You might want to use one of the templates at Wikipedia:Edit_lock to mark when you're currently editing an article. Although, if you're creating from scratch it then it would probably be best to write out a decent stub in an off-line editor first, then upload it all at once. --Aquillion08:33, 28 October 2005 (UTC)[reply]
The PME article stands well on its own, as a discussion of the principle in statistical inference generally.
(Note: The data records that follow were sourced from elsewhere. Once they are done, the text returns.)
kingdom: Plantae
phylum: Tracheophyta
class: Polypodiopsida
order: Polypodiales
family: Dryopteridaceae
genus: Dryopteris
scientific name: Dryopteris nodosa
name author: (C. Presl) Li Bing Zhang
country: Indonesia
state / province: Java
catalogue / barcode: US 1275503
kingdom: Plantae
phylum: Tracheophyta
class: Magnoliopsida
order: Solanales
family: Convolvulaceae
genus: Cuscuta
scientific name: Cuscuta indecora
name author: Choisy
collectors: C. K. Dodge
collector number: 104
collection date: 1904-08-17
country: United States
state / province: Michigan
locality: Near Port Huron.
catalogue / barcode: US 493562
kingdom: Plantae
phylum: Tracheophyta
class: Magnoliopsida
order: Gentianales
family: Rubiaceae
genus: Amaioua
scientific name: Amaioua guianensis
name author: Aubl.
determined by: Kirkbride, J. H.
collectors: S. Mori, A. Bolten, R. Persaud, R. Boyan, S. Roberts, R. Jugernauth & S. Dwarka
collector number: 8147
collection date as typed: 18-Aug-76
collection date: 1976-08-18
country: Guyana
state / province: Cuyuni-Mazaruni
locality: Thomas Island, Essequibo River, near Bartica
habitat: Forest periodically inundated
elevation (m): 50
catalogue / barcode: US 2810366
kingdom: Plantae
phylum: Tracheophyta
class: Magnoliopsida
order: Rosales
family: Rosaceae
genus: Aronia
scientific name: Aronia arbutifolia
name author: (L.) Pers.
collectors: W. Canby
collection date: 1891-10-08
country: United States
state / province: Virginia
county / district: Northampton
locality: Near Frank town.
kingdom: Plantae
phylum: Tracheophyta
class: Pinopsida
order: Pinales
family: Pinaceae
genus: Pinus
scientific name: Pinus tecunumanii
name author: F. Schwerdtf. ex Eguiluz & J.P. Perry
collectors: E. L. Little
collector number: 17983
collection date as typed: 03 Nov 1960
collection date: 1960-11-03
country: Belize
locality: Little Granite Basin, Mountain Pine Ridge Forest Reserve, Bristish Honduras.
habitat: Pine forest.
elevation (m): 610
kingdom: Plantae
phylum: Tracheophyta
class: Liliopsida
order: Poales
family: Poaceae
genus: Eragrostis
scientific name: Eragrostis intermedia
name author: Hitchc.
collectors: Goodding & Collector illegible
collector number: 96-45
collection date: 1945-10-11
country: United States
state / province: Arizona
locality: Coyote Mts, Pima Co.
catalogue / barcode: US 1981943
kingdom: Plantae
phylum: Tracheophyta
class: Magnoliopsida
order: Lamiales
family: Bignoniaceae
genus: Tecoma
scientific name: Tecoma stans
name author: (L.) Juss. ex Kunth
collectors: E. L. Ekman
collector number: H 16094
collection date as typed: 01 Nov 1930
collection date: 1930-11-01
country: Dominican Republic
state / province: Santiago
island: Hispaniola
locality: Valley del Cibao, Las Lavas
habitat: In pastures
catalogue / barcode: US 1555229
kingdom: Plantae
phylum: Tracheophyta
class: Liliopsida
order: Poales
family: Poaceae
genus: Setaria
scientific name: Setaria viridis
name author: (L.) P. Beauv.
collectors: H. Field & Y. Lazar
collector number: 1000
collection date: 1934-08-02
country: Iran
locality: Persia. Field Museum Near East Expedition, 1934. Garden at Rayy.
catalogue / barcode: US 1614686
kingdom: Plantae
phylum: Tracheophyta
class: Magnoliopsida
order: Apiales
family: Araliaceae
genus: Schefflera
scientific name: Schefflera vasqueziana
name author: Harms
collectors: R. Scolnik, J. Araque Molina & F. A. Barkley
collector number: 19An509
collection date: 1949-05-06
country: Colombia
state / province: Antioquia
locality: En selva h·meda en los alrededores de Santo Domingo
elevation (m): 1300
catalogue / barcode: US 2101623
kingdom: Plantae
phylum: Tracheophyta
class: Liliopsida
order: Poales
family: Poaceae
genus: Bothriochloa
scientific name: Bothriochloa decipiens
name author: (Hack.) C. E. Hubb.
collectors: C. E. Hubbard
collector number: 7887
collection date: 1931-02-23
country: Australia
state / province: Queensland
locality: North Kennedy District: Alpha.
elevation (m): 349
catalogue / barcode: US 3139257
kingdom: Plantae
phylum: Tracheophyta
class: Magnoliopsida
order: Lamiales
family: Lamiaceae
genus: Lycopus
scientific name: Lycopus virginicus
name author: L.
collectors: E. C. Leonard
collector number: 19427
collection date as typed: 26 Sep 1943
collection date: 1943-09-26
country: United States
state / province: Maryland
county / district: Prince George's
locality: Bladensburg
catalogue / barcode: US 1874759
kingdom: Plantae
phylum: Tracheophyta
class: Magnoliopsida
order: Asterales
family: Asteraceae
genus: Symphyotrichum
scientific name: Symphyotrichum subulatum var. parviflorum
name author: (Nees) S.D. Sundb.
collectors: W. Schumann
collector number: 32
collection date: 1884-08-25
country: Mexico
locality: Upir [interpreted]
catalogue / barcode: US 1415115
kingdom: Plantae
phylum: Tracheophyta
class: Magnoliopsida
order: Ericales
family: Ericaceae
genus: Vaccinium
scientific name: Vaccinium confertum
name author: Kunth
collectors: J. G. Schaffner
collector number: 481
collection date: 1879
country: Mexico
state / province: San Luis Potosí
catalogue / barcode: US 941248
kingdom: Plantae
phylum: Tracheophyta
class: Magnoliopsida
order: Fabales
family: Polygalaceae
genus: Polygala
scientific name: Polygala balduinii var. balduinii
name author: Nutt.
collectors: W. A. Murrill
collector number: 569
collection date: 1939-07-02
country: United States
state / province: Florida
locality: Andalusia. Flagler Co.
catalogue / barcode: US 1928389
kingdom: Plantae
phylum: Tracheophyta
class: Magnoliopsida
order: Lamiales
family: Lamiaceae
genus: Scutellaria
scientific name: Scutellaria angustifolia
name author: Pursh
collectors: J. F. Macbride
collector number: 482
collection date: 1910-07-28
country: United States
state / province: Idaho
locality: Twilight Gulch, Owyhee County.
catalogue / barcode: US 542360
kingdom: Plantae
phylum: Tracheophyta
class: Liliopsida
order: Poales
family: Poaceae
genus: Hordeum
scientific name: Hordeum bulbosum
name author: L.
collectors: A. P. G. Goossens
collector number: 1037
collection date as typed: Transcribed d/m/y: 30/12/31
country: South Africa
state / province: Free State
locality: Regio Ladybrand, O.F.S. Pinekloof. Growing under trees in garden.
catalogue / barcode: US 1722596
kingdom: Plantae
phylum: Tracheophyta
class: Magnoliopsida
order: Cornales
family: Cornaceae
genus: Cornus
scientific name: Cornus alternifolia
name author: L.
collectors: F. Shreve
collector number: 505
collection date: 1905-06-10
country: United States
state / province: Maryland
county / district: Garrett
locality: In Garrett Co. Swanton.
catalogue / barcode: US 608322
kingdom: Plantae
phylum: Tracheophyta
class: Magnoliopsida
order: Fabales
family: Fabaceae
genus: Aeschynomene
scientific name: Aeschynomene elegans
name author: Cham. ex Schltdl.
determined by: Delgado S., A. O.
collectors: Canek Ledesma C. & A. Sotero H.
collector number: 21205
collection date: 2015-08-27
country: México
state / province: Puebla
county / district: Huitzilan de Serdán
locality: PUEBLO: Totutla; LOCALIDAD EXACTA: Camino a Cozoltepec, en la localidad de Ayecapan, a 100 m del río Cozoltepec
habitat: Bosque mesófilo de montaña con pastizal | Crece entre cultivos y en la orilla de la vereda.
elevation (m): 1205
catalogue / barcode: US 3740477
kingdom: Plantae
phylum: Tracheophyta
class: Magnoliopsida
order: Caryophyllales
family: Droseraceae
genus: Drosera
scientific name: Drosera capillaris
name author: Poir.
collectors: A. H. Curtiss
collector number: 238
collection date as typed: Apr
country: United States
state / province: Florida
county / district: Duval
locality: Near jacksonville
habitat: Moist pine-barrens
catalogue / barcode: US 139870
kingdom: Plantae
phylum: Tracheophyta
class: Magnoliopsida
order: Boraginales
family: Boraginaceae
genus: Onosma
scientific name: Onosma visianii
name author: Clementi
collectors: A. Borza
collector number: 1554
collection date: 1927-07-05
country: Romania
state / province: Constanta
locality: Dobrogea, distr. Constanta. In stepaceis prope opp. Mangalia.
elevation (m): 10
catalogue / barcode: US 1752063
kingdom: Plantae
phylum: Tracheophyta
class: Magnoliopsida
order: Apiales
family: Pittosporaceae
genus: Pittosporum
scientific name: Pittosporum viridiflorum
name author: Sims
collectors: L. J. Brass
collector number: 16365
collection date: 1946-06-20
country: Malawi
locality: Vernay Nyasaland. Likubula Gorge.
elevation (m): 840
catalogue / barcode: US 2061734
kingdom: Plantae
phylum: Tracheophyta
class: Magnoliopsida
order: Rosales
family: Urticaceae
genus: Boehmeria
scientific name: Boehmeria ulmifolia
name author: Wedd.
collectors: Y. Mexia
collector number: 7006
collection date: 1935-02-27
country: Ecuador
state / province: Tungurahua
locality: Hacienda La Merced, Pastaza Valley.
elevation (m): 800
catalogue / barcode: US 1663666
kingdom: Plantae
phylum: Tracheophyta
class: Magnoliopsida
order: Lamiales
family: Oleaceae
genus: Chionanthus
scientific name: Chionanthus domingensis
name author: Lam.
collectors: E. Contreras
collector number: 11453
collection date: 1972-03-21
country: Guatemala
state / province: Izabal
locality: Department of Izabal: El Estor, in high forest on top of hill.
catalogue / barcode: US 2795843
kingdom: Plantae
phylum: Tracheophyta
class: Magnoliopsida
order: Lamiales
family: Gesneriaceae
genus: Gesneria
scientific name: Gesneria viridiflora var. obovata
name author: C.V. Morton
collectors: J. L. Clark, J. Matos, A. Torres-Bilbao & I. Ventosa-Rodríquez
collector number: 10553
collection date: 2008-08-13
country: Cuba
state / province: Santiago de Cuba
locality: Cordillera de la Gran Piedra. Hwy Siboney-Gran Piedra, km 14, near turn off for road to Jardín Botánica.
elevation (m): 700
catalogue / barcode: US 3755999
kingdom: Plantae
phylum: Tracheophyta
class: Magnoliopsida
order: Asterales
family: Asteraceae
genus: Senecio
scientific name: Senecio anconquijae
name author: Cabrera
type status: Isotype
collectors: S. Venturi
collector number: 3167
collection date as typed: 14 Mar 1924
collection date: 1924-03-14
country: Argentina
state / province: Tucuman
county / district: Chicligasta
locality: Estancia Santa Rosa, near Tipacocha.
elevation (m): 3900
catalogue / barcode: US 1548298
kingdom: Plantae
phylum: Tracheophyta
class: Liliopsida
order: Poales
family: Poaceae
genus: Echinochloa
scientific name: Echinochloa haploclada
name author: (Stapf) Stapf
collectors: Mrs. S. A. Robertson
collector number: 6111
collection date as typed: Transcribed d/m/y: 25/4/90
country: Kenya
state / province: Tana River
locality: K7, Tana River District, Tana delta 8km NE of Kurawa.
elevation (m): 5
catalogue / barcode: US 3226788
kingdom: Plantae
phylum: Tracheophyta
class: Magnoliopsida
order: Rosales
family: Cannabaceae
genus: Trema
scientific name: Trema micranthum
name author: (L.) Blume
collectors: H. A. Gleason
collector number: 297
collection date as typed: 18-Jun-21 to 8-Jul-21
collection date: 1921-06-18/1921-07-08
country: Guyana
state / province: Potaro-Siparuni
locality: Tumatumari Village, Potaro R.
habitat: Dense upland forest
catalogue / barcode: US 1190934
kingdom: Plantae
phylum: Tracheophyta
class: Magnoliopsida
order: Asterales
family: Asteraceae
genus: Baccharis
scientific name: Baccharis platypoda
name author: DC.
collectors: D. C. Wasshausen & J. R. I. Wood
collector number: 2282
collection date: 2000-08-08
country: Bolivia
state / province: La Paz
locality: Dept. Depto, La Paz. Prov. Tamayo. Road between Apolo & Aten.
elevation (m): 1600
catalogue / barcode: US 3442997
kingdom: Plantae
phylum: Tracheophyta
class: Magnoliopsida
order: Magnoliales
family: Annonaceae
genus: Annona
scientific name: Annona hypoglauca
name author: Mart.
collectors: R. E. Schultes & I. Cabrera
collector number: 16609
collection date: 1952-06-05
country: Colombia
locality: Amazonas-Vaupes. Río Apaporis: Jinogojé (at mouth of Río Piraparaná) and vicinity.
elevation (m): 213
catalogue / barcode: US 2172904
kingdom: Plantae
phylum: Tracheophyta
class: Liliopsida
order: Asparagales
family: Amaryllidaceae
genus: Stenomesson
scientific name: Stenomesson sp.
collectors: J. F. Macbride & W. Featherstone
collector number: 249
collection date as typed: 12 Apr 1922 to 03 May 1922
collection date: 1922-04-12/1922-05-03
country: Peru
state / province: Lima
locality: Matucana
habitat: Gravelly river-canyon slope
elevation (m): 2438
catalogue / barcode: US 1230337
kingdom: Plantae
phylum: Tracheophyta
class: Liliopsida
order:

The present article is intended to specifically review the application of PME to thermodynamics; and the philiosophical take that holding such a position leads to, regarding the conceptual questions of thermodynamics. Jheald10:46, 28 October 2005 (UTC)[reply]
See, now I'm confused. I thought this was an encyclopaedia, not a place to publish detailed theses on nuances of complex technical subjects. As it is it reads like OR. - Just zis Guy, you know?14:41, 28 October 2005 (UTC)[reply]
Don't worry, Zis, I am familiar with this and neither PME nor the application to statistical mechanics is OR in the sense you mean. There are in fact quite a few books on this stuff. One of the best is:
Kapur, J. N.; Kesevan, H. K. (1992). Entropy optimization principles with applications. Boston: Academic Press. ISBN0-123-97670-7.
The strict Bayesian interpretation of statistics is internally controversial, but one of the nice things about this book is that avoids philosophy and sticks to the main point: this is darned useful stuff. There is also a nice article by J. N. Kapur in an Indian journal giving one of the best short introductions to entropy, which uses the PME point of view. Also excellent is Guiasu's article in the Mathematical Intelligencer, which also uses the PME point of view. ---CH (talk)19:46, 2 November 2005 (UTC)[reply]
Removing my nomination now that something is here. Note to author - please consider adding a few paragraphs up front in layman talk before getting on to the partial differentials. There ought to be something you can say about maximum entropy that I can slip into a casual conversation. Denni☯23:56, 28 October 2005 (UTC)[reply]
Keep This AfD seems to be based upon a misunderstanding as noted above by Jheald and Denni; I guess everyone should use ((underconstruction}, at least until they have established a reputation for writing good articles in a given area. In any event, PME is of course a thoroughly legitimate (and important!) topic in applied math. I'd be inclined to agree that the thermodynamic applications are sufficiently important to warrant a separate article. BTW, historically, Jayne introduced PME in the context of statistical mechanics, although nowadays that is probably best viewed as just one application, albeit a very important one. ---CH (talk)19:29, 2 November 2005 (UTC)[reply]
The above discussion is preserved as an archive of the debate. Please do not modify it. Subsequent comments should be made on the appropriate discussion page (such as the article's talk page or in a deletion review). No further edits should be made to this page.